--- Text provided ---
When Juliette Kayyem made it clear she was running for Massachusetts governor this summer, local and national women’s groups raced to support her. Kayyem had never run for any office before, but she was an expert in national security and terrorism who had worked in the Obama administration. Her inexperience could be an asset, her supporters figured, as she could appeal to a younger generation of voters. All was going well until mid-September when Martha Coakley, the state’s attorney general who’d lost to Scott Brown in the 2010 Senate race, announced that she would also be entering the race for governor.
“I just don't think there's room for another smart female in this race," Shannon O'Brien, a former state treasurer who lost the governor’s race to Mitt Romney in 2002, said on Boston Public Radio about Kayyem. Local political blogs also assumed that Kayyem would “defer” to Coakley. And Emily’s List, a fundraising group that supports pro-choice women candidates, shifted its support to Coakley within a few days of her entering the race, then gently encouraged Kayyem to get out of the running and lend her support to Coakley as well. (Kayyem would not confirm any communication. But a source from Emily’s List confirmed that there had been a call and described it as a “suggestion, not anything like a demand.”)
--- Given entries ---


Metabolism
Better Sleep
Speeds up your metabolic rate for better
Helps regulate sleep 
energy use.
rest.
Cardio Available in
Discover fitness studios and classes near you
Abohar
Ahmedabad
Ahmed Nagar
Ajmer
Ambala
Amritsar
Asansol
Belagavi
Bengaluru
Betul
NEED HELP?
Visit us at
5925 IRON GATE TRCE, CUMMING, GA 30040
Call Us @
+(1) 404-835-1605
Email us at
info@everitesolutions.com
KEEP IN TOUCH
---
--- Given entries ---
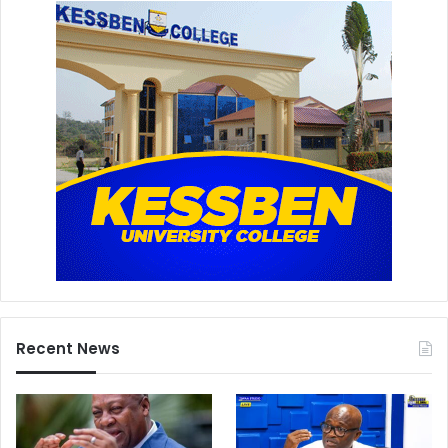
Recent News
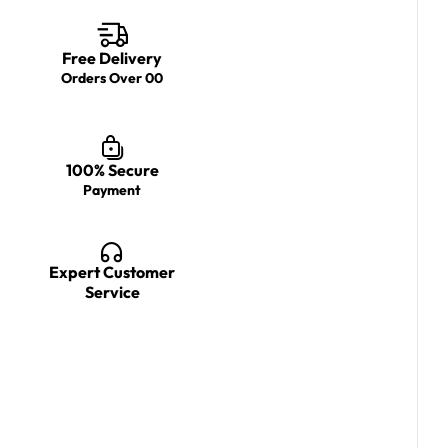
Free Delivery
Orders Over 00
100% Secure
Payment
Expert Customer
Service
---
What to work on - Translate this sentence from the article on the Massachusetts governor's race into Spanish: "Kayyem had never run for any office before, but she was an expert in national security and terrorism who had worked in the Obama administration."

Written response - Kayyem nunca antes se había postulado a ningún cargo, pero era experta en seguridad nacional y terrorismo y había trabajado en la administración de Obama.